Docker Inc. revealed today it picked up an additional $23 million in funding that will be employed mainly to advance development of a suite of tools aimed at enhancing the productivity of developers of containerized applications.
Docker Inc. CEO Scott Johnston says the funding represents a vote of confidence in a strategy that hearkens back to the decision to sell the enterprise arm of Docker Inc. to Mirantis in 2019. The additional funding guarantees Docker Inc. will have the financial wherewithal to continue executing on its current strategy for several years, says Johnston.
Docker Inc. estimates there are now almost 7.5 million developers and development teams, combined, using its tools and platforms, which drove a 170% increase in annual recurring revenue in the last year. While Docker tools are available as open source software, Johnston says it’s clear development teams are finding value in subscribing to support services provided by Docker Inc.

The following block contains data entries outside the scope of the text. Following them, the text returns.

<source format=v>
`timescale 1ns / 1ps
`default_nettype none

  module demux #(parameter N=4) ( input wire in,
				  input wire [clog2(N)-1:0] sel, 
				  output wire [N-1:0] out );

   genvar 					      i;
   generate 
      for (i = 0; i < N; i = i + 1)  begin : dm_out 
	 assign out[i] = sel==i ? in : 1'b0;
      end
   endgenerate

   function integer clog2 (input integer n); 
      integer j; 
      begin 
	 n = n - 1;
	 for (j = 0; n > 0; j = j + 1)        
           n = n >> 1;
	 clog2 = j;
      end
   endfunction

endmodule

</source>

The company recently reported that it tracked approximately 30 billion image pulls on Docker in the fourth quarter alone, which suggests the number of containerized applications that may be deployed is rising. As that number of applications continues to increase, Johnston notes the overall health of the Docker ecosystem continues to improve.

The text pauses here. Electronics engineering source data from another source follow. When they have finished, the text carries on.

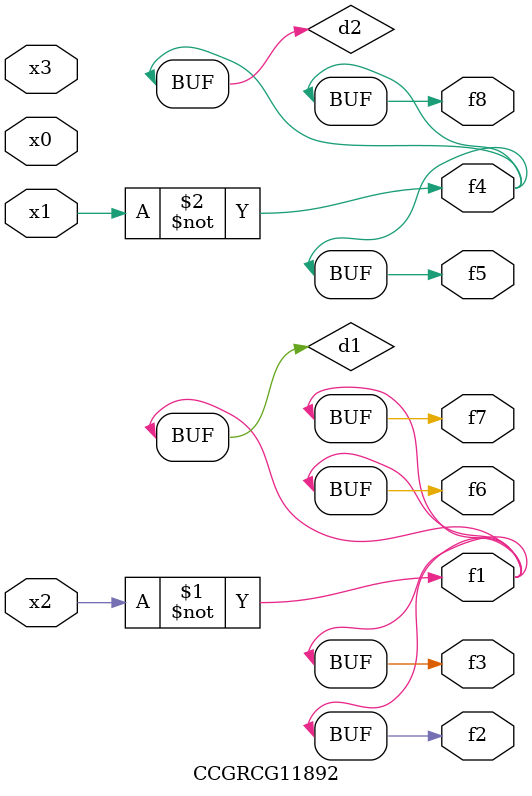
<source format=v>
module CCGRCG11892(
	input x0, x1, x2, x3,
	output f1, f2, f3, f4, f5, f6, f7, f8
);

	wire d1, d2;

	xnor (d1, x2);
	not (d2, x1);
	assign f1 = d1;
	assign f2 = d1;
	assign f3 = d1;
	assign f4 = d2;
	assign f5 = d2;
	assign f6 = d1;
	assign f7 = d1;
	assign f8 = d2;
endmodule

</source>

Johnston says one of the company’s strengths is that it provides tools that span everything from the developer desktop to the registry where container images are stored. While there are plenty of competitors, Johnston says none of them provide the same range of capabilities.
In the longer term, IT teams should expect to see Docker Inc. leverage advanced analytics to begin to identify images that are best suited for specific tasks as developers build an application. That capability will reduce the need for developers to spend time building application components that already exist. Many more of those components will be seamlessly integrated with continuous integration/continuous delivery (CI/CD) platforms, from providers such as Jfrog, to foster reusability, notes Johnson.

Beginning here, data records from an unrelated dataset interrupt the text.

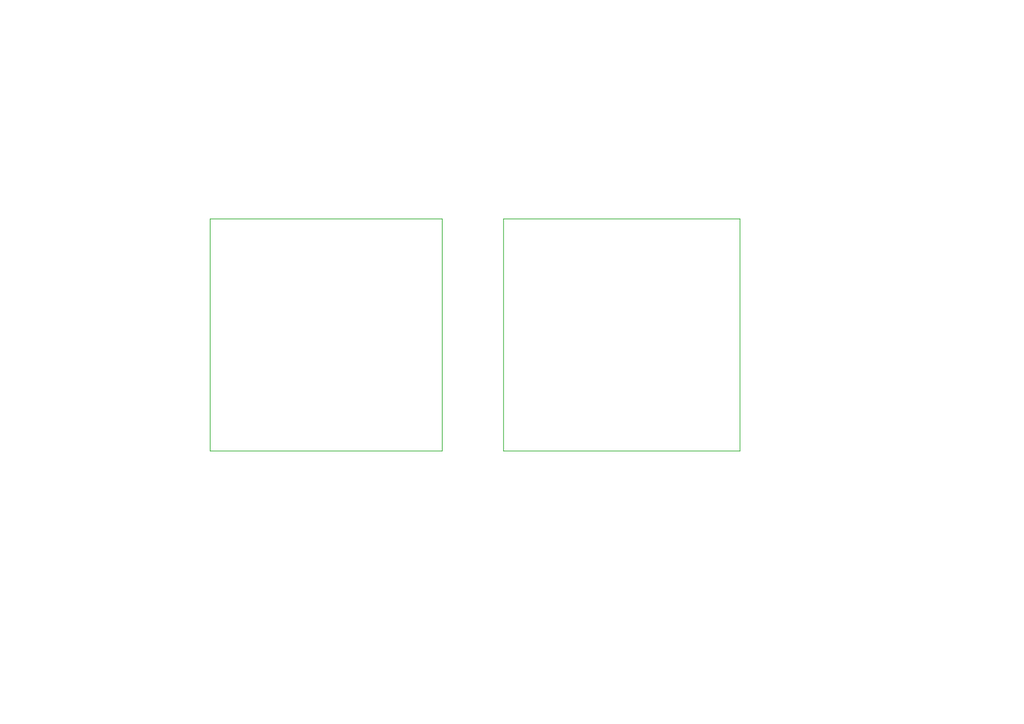
<source format=kicad_sch>
(kicad_sch (version 20230121) (generator eeschema)

  (uuid d4a42400-9aad-49d7-8a12-515c4a83aa6d)

  (paper "A4")

  


  (wire (pts (xy 60.96 63.5) (xy 60.96 130.81))
    (stroke (width 0) (type default))
    (uuid 4809330a-f8cf-4df9-aca5-c3ba38f7ff7c)
  )
  (wire (pts (xy 128.27 63.5) (xy 60.96 63.5))
    (stroke (width 0) (type default))
    (uuid 51d57fe9-2648-44ef-93fb-69e095fcaa1f)
  )
  (wire (pts (xy 146.05 63.5) (xy 146.05 130.81))
    (stroke (width 0) (type default))
    (uuid 555dac92-1558-43a6-97d3-a0375510a8d9)
  )
  (wire (pts (xy 146.05 130.81) (xy 214.63 130.81))
    (stroke (width 0) (type default))
    (uuid 5b61f226-e056-4f00-b8a7-1990c1aeab5f)
  )
  (wire (pts (xy 214.63 130.81) (xy 214.63 63.5))
    (stroke (width 0) (type default))
    (uuid 619dad24-f64f-4b23-b800-d5224de8dd07)
  )
  (wire (pts (xy 60.96 130.81) (xy 128.27 130.81))
    (stroke (width 0) (type default))
    (uuid 8581092d-5f0d-4b2c-bba2-4e5e597c9614)
  )
  (wire (pts (xy 128.27 130.81) (xy 128.27 63.5))
    (stroke (width 0) (type default))
    (uuid a6455156-7032-4a93-86ba-4ba8dde0b21c)
  )
  (wire (pts (xy 146.05 63.5) (xy 214.63 63.5))
    (stroke (width 0) (type default))
    (uuid eefdf810-3be2-43d6-a8c8-d6326ce115e9)
  )

  (sheet_instances
    (path "/" (page "1"))
  )
)

</source>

In fact, Johnson adds, the more focus there is on how to manage and secure software supply chains, the greater the opportunity for the company becomes, as developers look for container images that, from a security perspective, have been vetted by Docker Inc..
The container ecosystem, of course, doesn’t revolve around Docker Inc. the way it once did. Kubernetes has emerged as a de facto standard for deploying containerized applications. The battle for control over how those applications are built, however, intensifies with each passing day, as various additional frameworks become available – or existing ones are updated – to support containers. The winners of that battle will be the companies that focus most on providing the best application development experience, at a time when developers are exercising more control than ever over strategic IT directions within organizations.
Regardless of which platforms are employed, the bulk of new applications being built and deployed are increasingly made up of microservices based on containers. The challenge, now, will be finding the best way to manage all those applications as they begin to roll out, in ever-increasing numbers, through the coming year and beyond.